Does this sound familiar? It’s the untrustworthy genie problem again. We need a trustworthy genie, one that will answer the questions we mean to ask, not just the questions we actually ask. So we need an oracle that understands and implements human values, which puts us right back at the original problem of Friendliness!
Non-agent AI might be a useful component of realistic safe AI development, just as “boxing” might be. Seatbelts are a good idea too, but it only matters if something has already gone wrong. Similarly, oracle AI might help, but it’s not a replacement for solving the actual problem.
This is actually one of the standard counterarguments against the need for friendly AI, at least against the notion that is should be an agent / be capable of acting as an agent.
I’ll try to quickly summarize the counter-counter arguments Nick Bostrom gives in Superintelligence. (In the book, AI that is not agent at all is called tool AI. AI that is an agent but cannot act as one (has no executive power in the real world) is called oracle AI.)

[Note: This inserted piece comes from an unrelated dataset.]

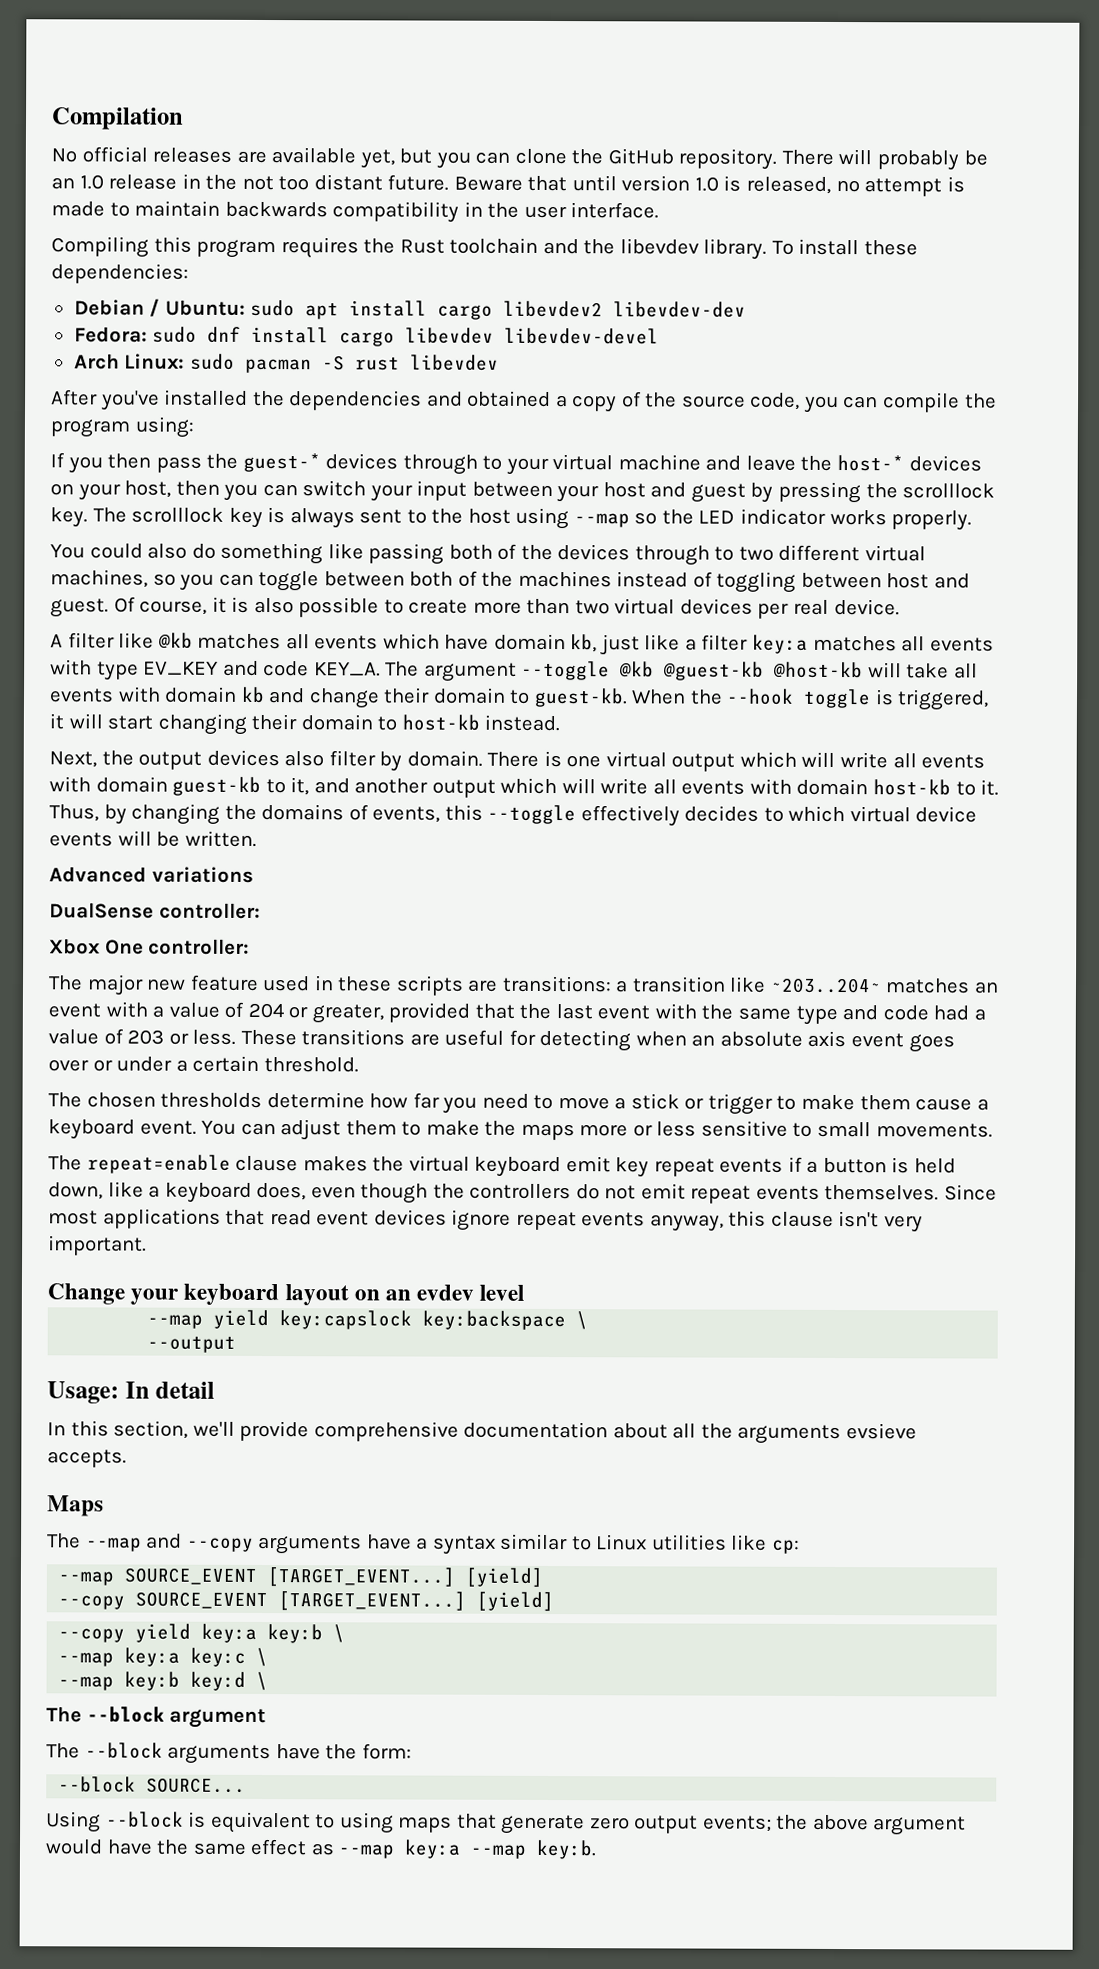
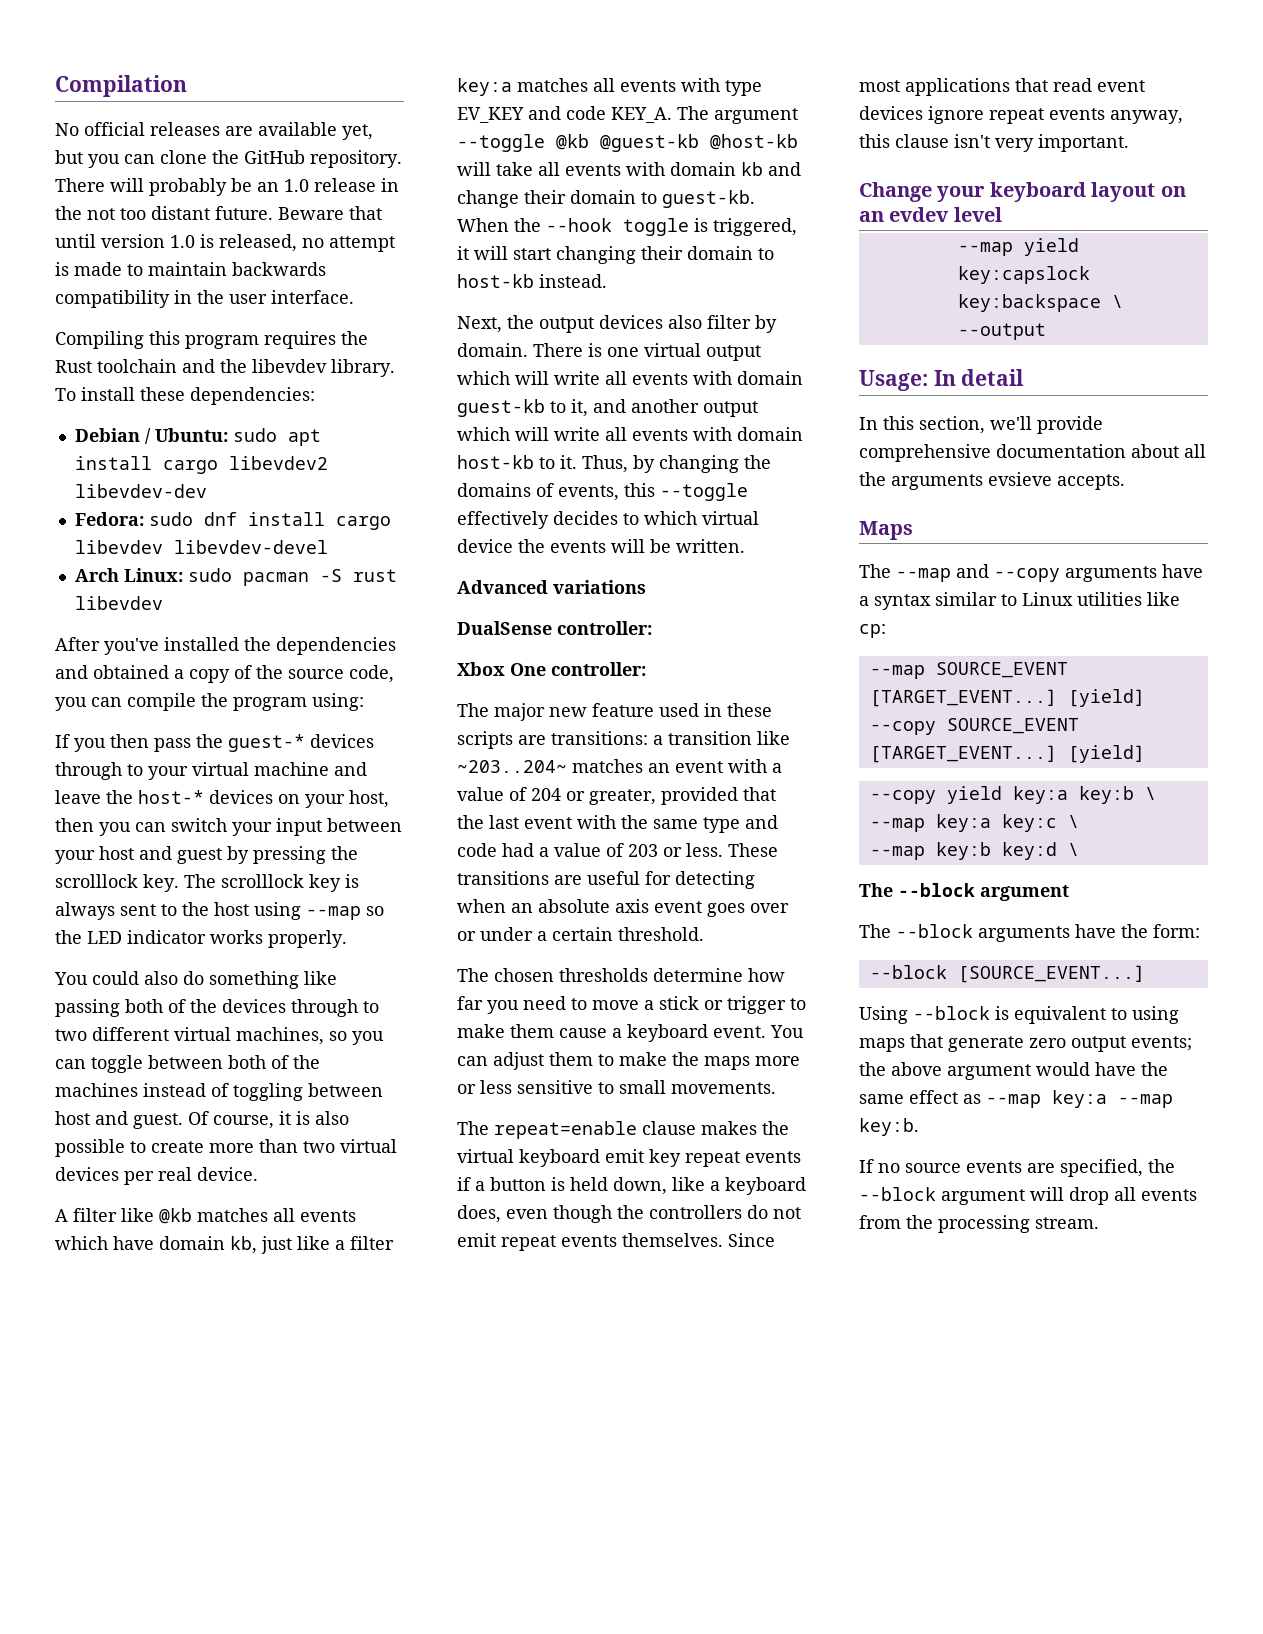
(978, 814) none -> [518,539,545,553] the
[146,1777,247,1793] SOURCE... -> [957,965,1145,983] [SOURCE_EVENT...]
(598, 1849) none -> [859,1159,1175,1177] [859,1187,1197,1205] [859,1215,1099,1233] // If no source events are specified, the --block argument will drop all events from the processing stream.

Some arguments have already been mentioned:
Tool AI or friendly AI without executive power cannot stop the world from building UFAI. Its abilities to prevent this and other existential risks are greatly diminished. It especially cannot guard us against the “unknown unknowns” (an oracle is not going to give answers to questions we are not asking.)
The decisions of an oracle or tool AI might look good, but actually be bad for us in ways we cannot recognize.
There is also a possibility of what Bostrom calls mind crime. If a tool or oracle AI is not inherently friendly, it might simulate sentient minds in order to give the answers to the questions that we ask; kill or possibly even torture these minds. The possibility that these simulations have moral rights is low, but there can be trillions of them, so even a low probability cannot be ignored.
Finally, it might be that the best strategy for a tool AI to give answer is to internally develop an agent-type AI that is capable of self-improvement. If the default outcome of creating a self-improving AI is doom, then the tool AI scenario might in fact be less safe.
If you use a spell checking engine while you are typing that likely has an utility function buried in it’s code.